=== Task material ===

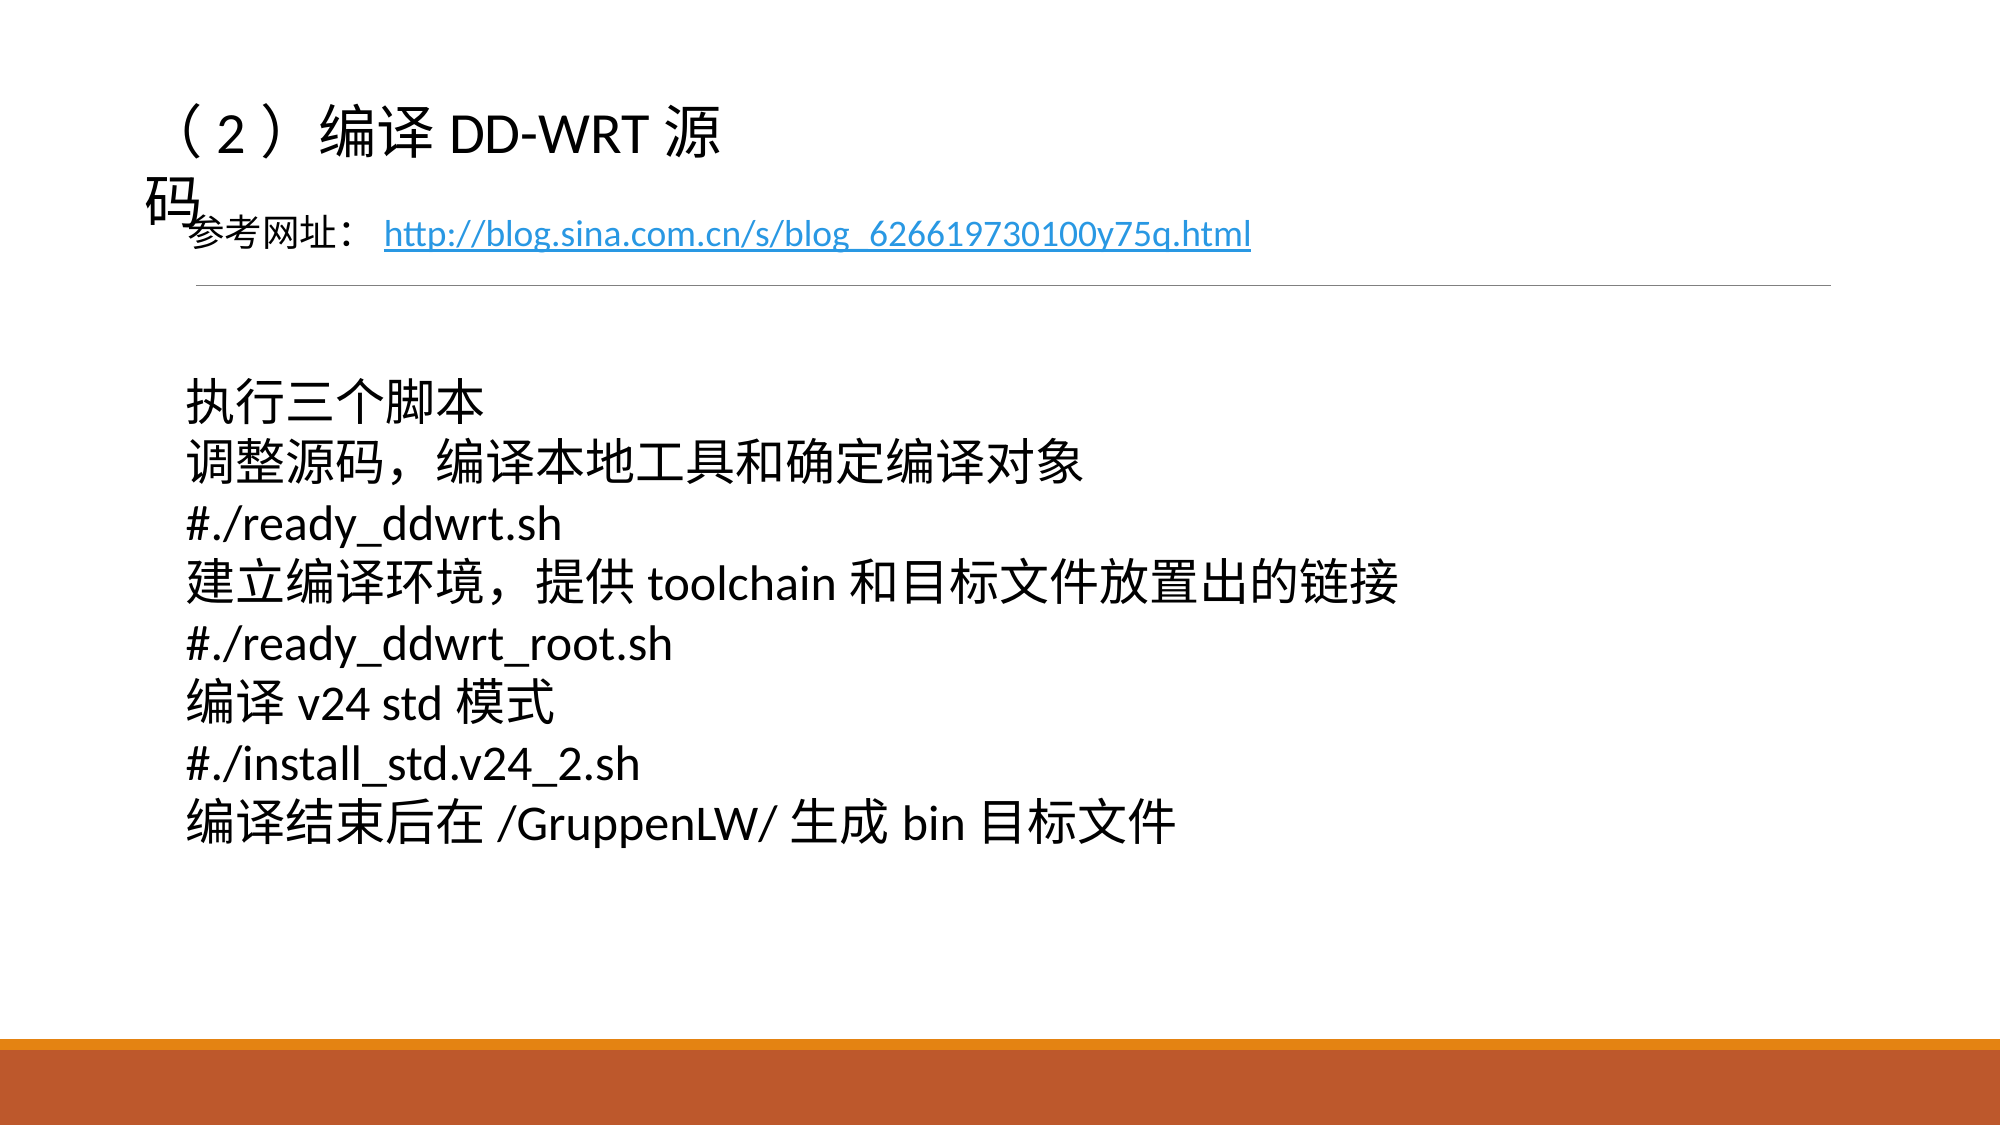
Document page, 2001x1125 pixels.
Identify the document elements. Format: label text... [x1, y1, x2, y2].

text_box （2）编译DD-WRT源码 [129, 87, 763, 243]
text_box 执行三个脚本 调整源码，编译本地工具和确定编译对象 #./ready_ddwrt.sh 建立编译环境，提供toolchain和目标文件放置出的链接 #./ready_ddwrt_root.sh 编译v24 std模式 #./install_std.v24_2.sh 编译结束后在/GruppenLW/生成bin目标文件 [170, 362, 1547, 858]
text_box 参考网址：http://blog.sina.com.cn/s/blog_626619730100y75q.html [172, 201, 1267, 307]
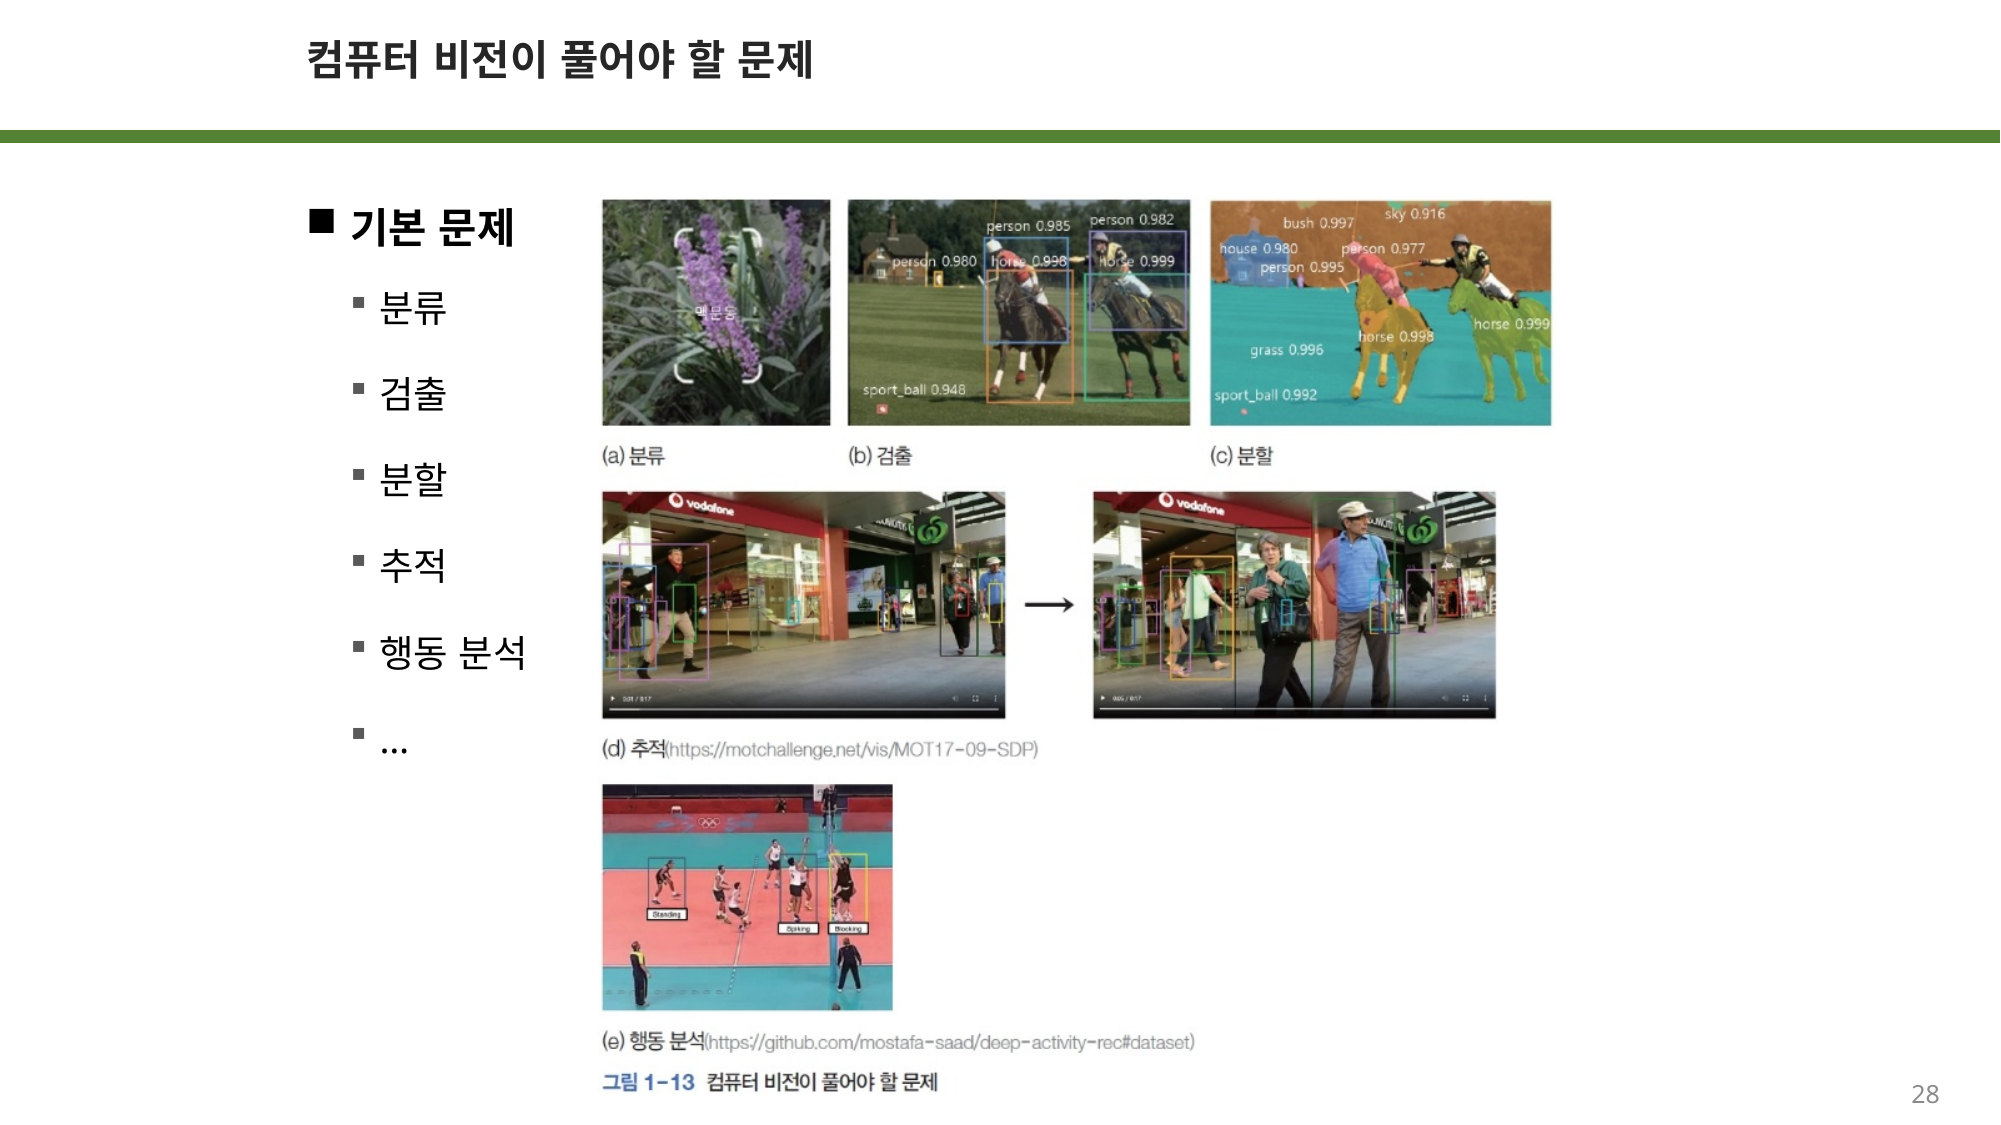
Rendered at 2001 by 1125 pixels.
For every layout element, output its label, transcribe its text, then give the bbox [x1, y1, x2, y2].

title 컴퓨터 비전이 풀어야 할 문제 [291, 17, 1532, 107]
slide_number 28 [1771, 1066, 1955, 1125]
picture [598, 196, 1556, 1094]
list 기본 문제 분류 검출 분할 추적 행동 분석 … [291, 169, 1709, 1067]
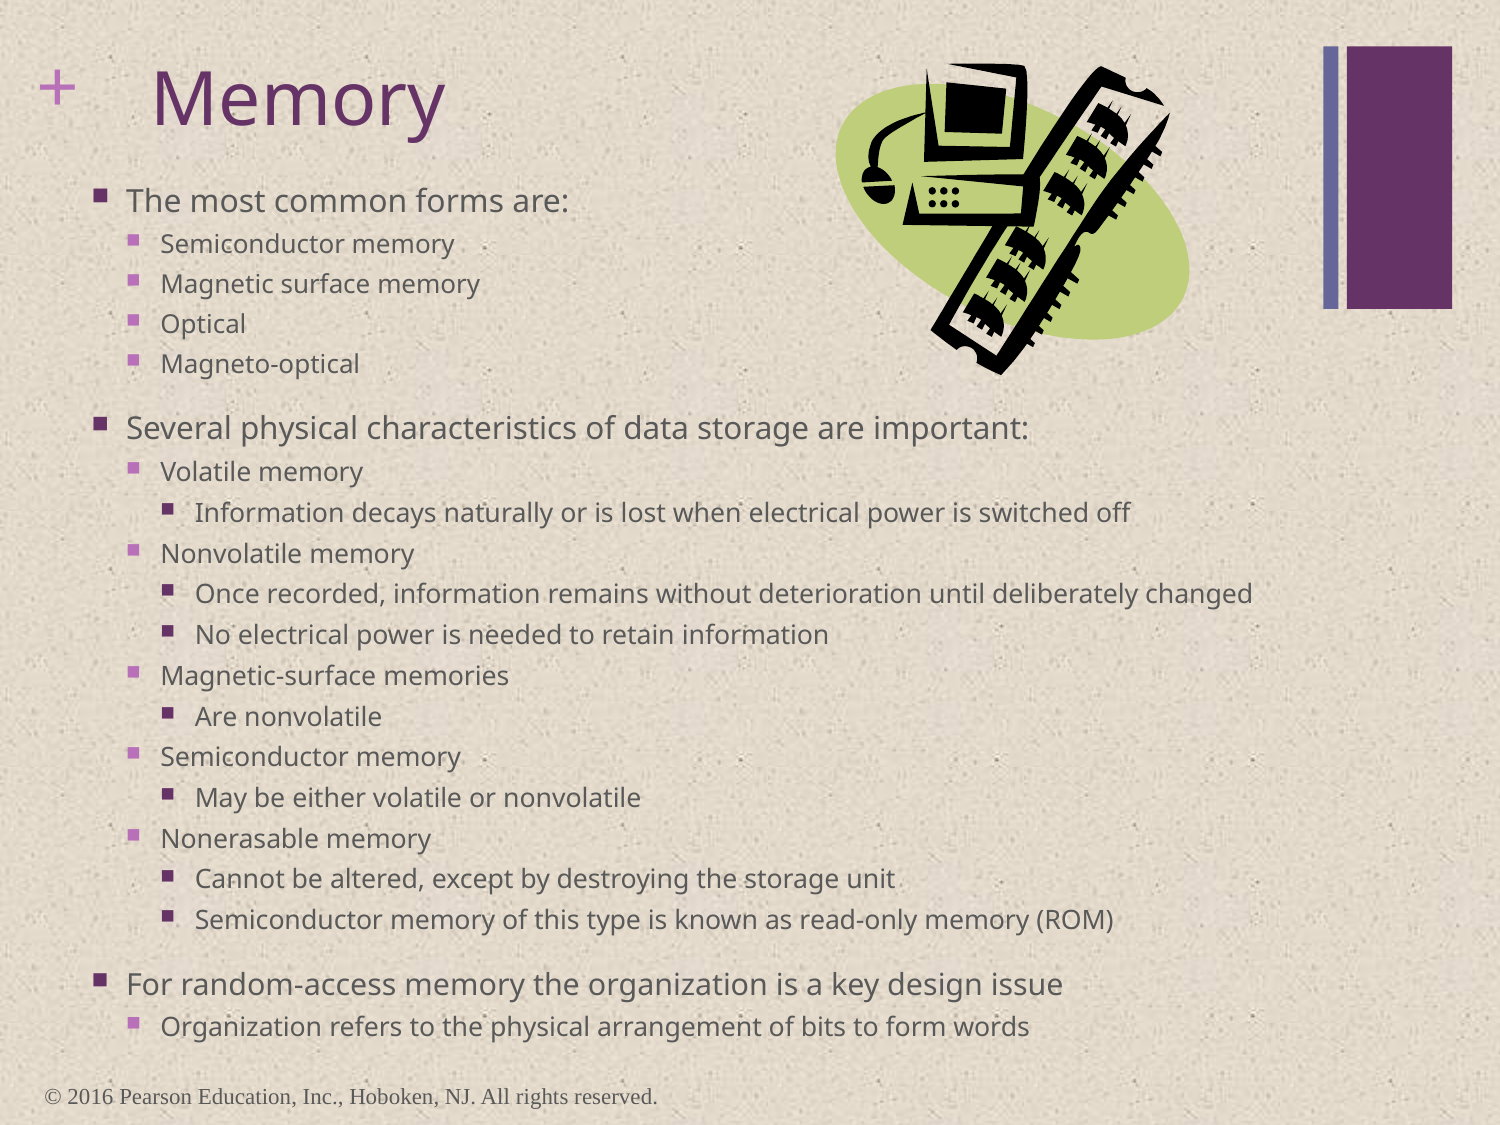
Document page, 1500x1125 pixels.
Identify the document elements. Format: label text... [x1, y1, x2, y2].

picture [0, 0, 1500, 1125]
title Memory [135, 42, 1345, 172]
footer © 2016 Pearson Education, Inc., Hoboken, NJ. All rights reserved. [29, 1065, 1034, 1125]
list The most common forms are: Semiconductor memory Magnetic surface memory Optical Magneto-optical Several physical characteristics of data storage are important: Volatile memory Information decays naturally or is lost when electrical power is switched off Nonvolatile memory Once recorded, information remains without deterioration until deliberately changed No electrical power is needed to retain information Magnetic-surface memories Are nonvolatile Semiconductor memory May be either volatile or nonvolatile Nonerasable memory Cannot be altered, except by destroying the storage unit Semiconductor memory of this type is known as read-only memory (ROM) For random-access memory the organization is a key design issue Organization refers to the physical arrangement of bits to form words [76, 172, 1365, 1061]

===

## Exercise prompt
Which of the lines in the data contain the string "pixels"? Return each one.

## Expected answer
Document page, 2001x1125 pixels.
Rendered at 2001 by 1125 pixels.
Document page, 1500x1125 pixels.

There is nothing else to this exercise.